Dad laughed nervously. "She's got a biting sense of humor, doesn't she? You two talk. I got some, um, business I have to take care of." Dad was out of that house at light speed.

I looked around, hoping Momma and Vance were there. Any­thing to keep me from being alone with Marshall, but they were nowhere to be found.

"So what do you want?" I asked. His foot was no longer ban­daged, though he did still walk with a little bit of a limp. "If you want me to testify against Leticia Radcliffe, forget it."

"What? Oh. No, I never told nobody about that." I saw his toes wiggle in the tip of his shoes. He grimaced, and that just made me smile. I didn't usually enjoy other people's pain, but for Marshall Astor, I'd make an exception.

"Ruined your football season, I'll bet."

He shrugged. "I couldn't play anyway. I was already on aca­demic probation."

I crossed my arms, making it clear I was done with the small talk. "So what do you want?"

"There's no point in beating around the bush," he said. "I'll just say it straight out. I'm asking you to the homecoming dance."

It caught me so off guard I just laughed out loud.

"I'm not making a joke," he said. "I'm serious."

"You think I'm gonna fall for that? What are you gonna do, wait till I get all dressed up and pour a bucket of blood on me? Sorry, I saw that movie."

"Nah, that's gross," he said. "I wouldn't do that."

"Oh, but it's not too gross to fill someone's room with roadkill?"

"I had nothing to do with that!" he said. Then he hesitated. "Well, okay, I did help Marisol scoop up the roadkill, but I didn't know what she was going to use it for."

I just looked at him in disbelief.

"I didn't!" he said. "I thought she had got it into her head that they needed a decent burial, or something. I didn't know she was gonna do what she did! I didn't find out until after."

I wasn't sure who was more of a fool―him for saying some­thing like that, or me for actually believing him.

"So you're telling me Marisol has nothing to do with you ask­ing me to the dance?"

"No," he said, "it's not Marisol's idea at all. In fact, she's pretty mad about it."

"Is that so?" Anything that made Marisol mad was fine by me―but I wasn't foolish enough to think Marshall was doing this out of the kindness of his microscopic heart. "If it's not a Marisol scheme, then you must be doing it on a dare."

He shook his head. "You're so sure you're completely un­datable―well, maybe you're not. Maybe there are some decent things about the way you look."

"Name one."

He panicked for a moment, looking me up and down, trying to find something. Finally, he said, "You . . . uh . . . you've got nice hands."

Hah! Even if it were true, it wouldn't have made me believe his intentions. "I see right through you!" I told him. "You've got some secret reason for wanting to take me, and I want to know what it is!"

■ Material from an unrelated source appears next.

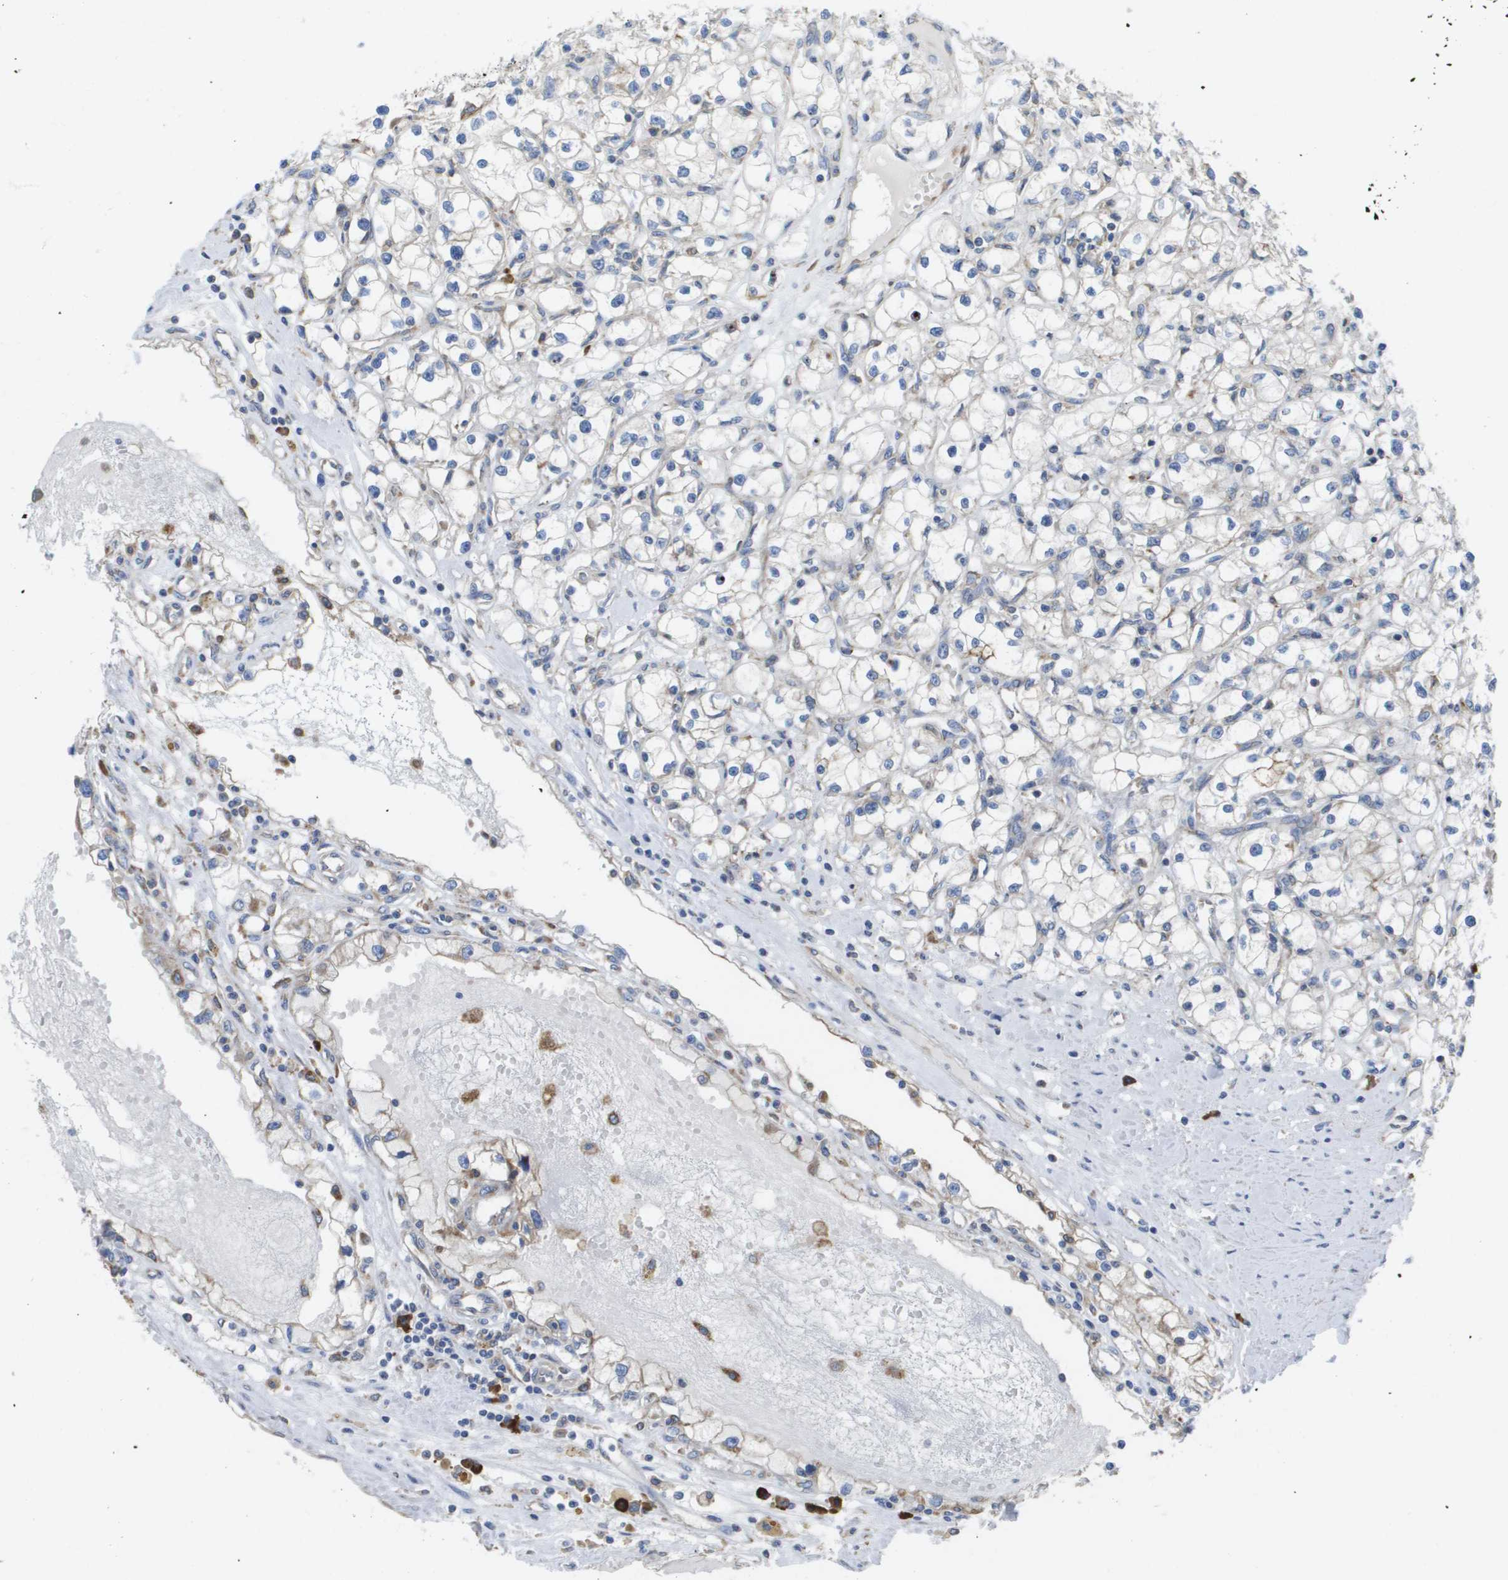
{"staining": {"intensity": "negative", "quantity": "none", "location": "none"}, "tissue": "renal cancer", "cell_type": "Tumor cells", "image_type": "cancer", "snomed": [{"axis": "morphology", "description": "Adenocarcinoma, NOS"}, {"axis": "topography", "description": "Kidney"}], "caption": "Histopathology image shows no significant protein staining in tumor cells of adenocarcinoma (renal).", "gene": "SDR42E1", "patient": {"sex": "male", "age": 56}}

Suddenly he got all mad. He picked up a pillow and he threw it down hard. "Why do you gotta ask? Can't you just accept the invitation and leave it at that?"

Then I thought of Gerardo. I never even went so far as to imagine him inviting me to the dance, because I knew he was go­ing with Nikki Smith. I tried to imagine myself with Marshall As­tor, and I simply couldn't. "Who says I even want to go with you?"

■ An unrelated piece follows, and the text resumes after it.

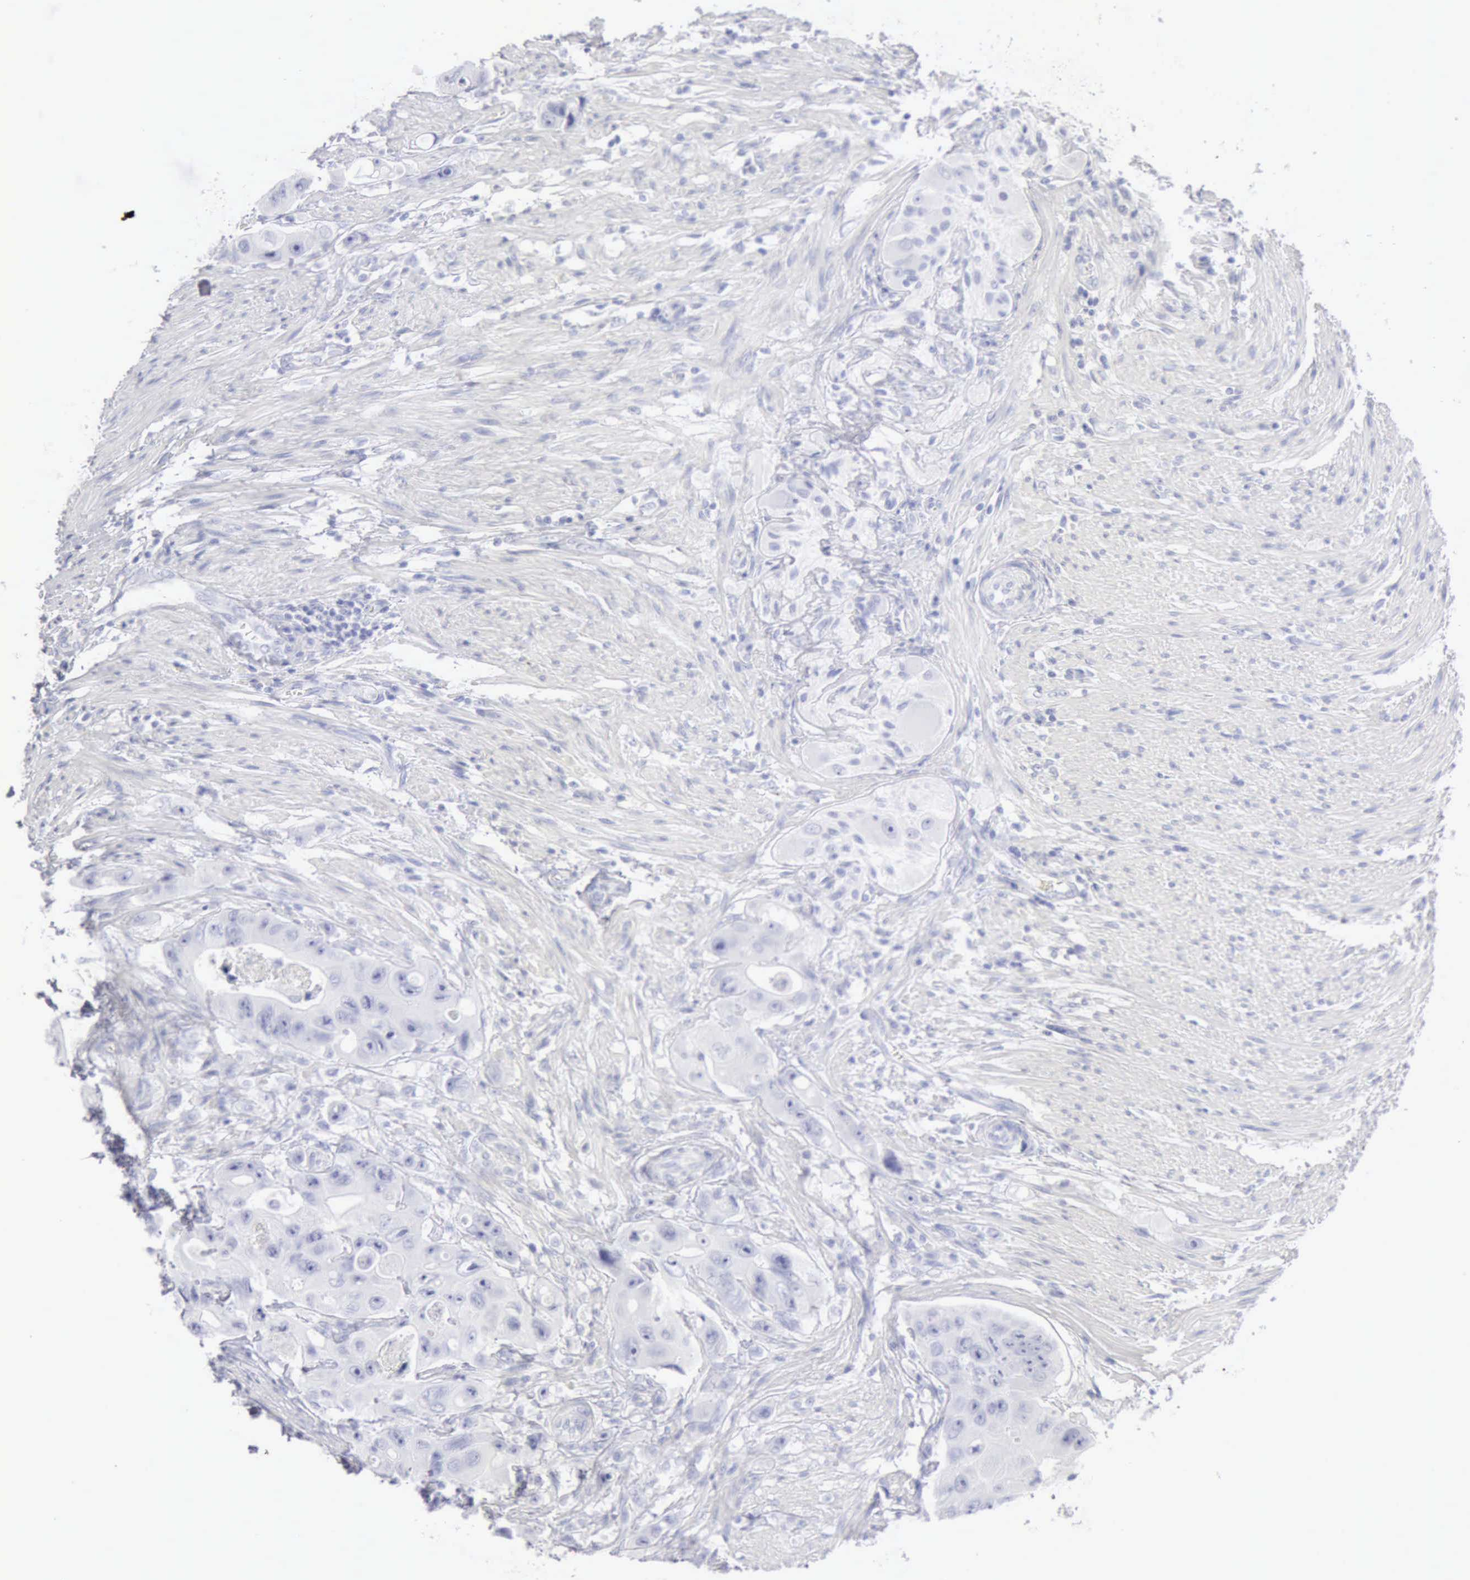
{"staining": {"intensity": "negative", "quantity": "none", "location": "none"}, "tissue": "colorectal cancer", "cell_type": "Tumor cells", "image_type": "cancer", "snomed": [{"axis": "morphology", "description": "Adenocarcinoma, NOS"}, {"axis": "topography", "description": "Colon"}], "caption": "Tumor cells show no significant protein staining in colorectal cancer. (DAB immunohistochemistry, high magnification).", "gene": "KRT10", "patient": {"sex": "female", "age": 46}}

He laughed―as if any girl in the world would be a fool to turn down an invitation from him. "You know what they say, Cara. Don't look a gift horse in the mouth." I thought he might make some crack about me looking like the gift horse, but he didn't.

"I only promise you two things," Marshall said. "One: This is not a trick. No one's gonna do anything bad to you, or they will answer to me. And two: You will have a good time."